Leitsatz

Wohngeldansprüche der teilrechtsfähigen Gemeinschaft können mangels schutzwürdiger Eigeninteressen nicht mehr durch den Verwalter in gewillkürter Prozessstandschaft geltend gemacht werden

 

Normenkette

§ 27 WEG; § 51 Abs. 1 ZPO

 

Kommentar

  1. Vor Anerkennung der Gemeinschaft als (teil-)rechtsfähiges Rechtssubjekt konnten der Gemeinschaft als Verband weder Rechte kraft Gesetzes zustehen noch Ansprüche der Eigentümer auf die Gemeinschaft zur Rechtsausübung übertragen werden. Es bestand daher sowohl im Interesse der Eigentümer als auch dem eines Schuldners erhebliches praktisches Bedürfnis, Ansprüche der Eigentümer über das Rechtsinstitut der gewillkürten Verfahrensstandschaft zu bündeln. Vor diesem Hintergrund wurde das neben einer hierfür notwendigen Ermächtigung erforderliche schutzwürdige Eigeninteresse eines Verwalters aus dessen Pflicht hergeleitet, die ihm obliegenden Aufgaben ordnungsgemäß und reibungslos zu erfüllen. Ob an dieser Möglichkeit auch heute noch im Anschluss an § 10 Abs. 6 WEG festzuhalten ist, wurde bisher in Literatur und Rechtsprechung nicht einheitlich beurteilt; die Frage wurde nunmehr vom Senat verneint.
  2. Nach neuem Recht ist nunmehr die Gemeinschaft selbst rechts- und parteifähig und damit auch ohne Weiteres selbst in der Lage, als Kläger fällige Wohngeldansprüche gerichtlich durchzusetzen, sodass das Bedürfnis für ein Tätigwerden des Verwalters in eigenem Namen entfallen ist (auch aus Gründen einer Erleichterung der Verwaltung des Gemeinschaftseigentums im Rechtsverkehr). Ungeachtet dessen hat der Verwalter nach wie vor für eine effektive Anspruchsdurchsetzung Sorge zu tragen. Damit haben sich Pflichten des Verwalters als handelndes Organ für die Gemeinschaft verschoben. Als die Gemeinschaft repräsentierendes Organ ist dieser verpflichtet, dafür zu sorgen, dass der Verband seine Rechte selbst durchsetzt; von ihm ist nur noch ein Handeln für den Verband gefordert (zutreffend Merle in Bärmann, WEG, § 27 Rn. 245; Timme/Knopp, § 27 Rn. 291; vgl. auch Wenzel, NJW 2007, S. 1905, 1909). Folgerichtig wurde auch in der Neuregelung des § 48 WEG keine Prozessführungsbefugnis des Verwalters aufgenommen.
  3. Auch aus § 27 Abs. 1 Nr. 1 WEG darf und muss der Verwalter nur zur Durchsetzung von Beschlüssen als Organ der Gemeinschaft tätig werden.

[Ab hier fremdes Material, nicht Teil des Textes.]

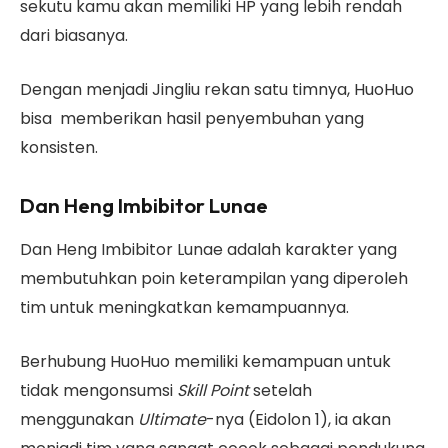
sekutu kamu akan memiliki HP yang lebih rendah
dari biasanya.
Dengan menjadi Jingliu rekan satu timnya, HuoHuo
bisa memberikan hasil penyembuhan yang
konsisten.
Dan Heng Imbibitor Lunae
Dan Heng Imbibitor Lunae adalah karakter yang
membutuhkan poin keterampilan yang diperoleh
tim untuk meningkatkan kemampuannya.
Berhubung HuoHuo memiliki kemampuan untuk
tidak mengonsumsi
Skill Point
setelah
menggunakan
Ultimate
-nya (Eidolon 1), ia akan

    Regelungsgegenstand des § 27 Abs. 2 Nr. 3 WEG sind im Übrigen nur Ansprüche der Wohnungseigentümer (nicht solche der Gemeinschaft).

    Auch § 27 Abs. 3 Nr. 7 WEG bringt lediglich zum Ausdruck, dass der Verwalter nicht kraft Gesetzes Ansprüche der Gemeinschaft gerichtlich geltend machen kann; es ist grundsätzlich Sache der Eigentümer, darüber zu befinden, ob ein Prozess geführt werden soll oder nicht. Es bleibt deshalb beim Grundsatz, dass Ansprüche der rechtsfähigen Gemeinschaft von dieser selbst durchzusetzen sind.

  4. Was eine Verbandsklage betrifft, bedarf es nach § 10 Abs. 6 Satz 4 WEG i.V.m. Abs. 5 lediglich der Bezeichnung"Wohnungseigentümergemeinschaft", gefolgt von einer das Grundstück näher bestimmenden postalischen oder katastermäßigen Bezeichnung. Damit müssen auch nicht sämtliche Eigentümer wie im Fall von Beschlussmängelklagen, die sich gegen die übrigen Eigentümer richten, angegeben werden. Einer Bezeichnung aller Eigentümer bedarf es deshalb nicht, wenn die Gemeinschaft eigene oder ihr zur Ausübung zustehende Rechte im eigenen Namen geltend macht.

    Zumindest bei Durchsetzung von Hausgeldforderungen sind auch keinerlei Umstände ersichtlich, die ausnahmsweise ein schutzwürdiges Eigeninteresse des Klägers begründen könnten.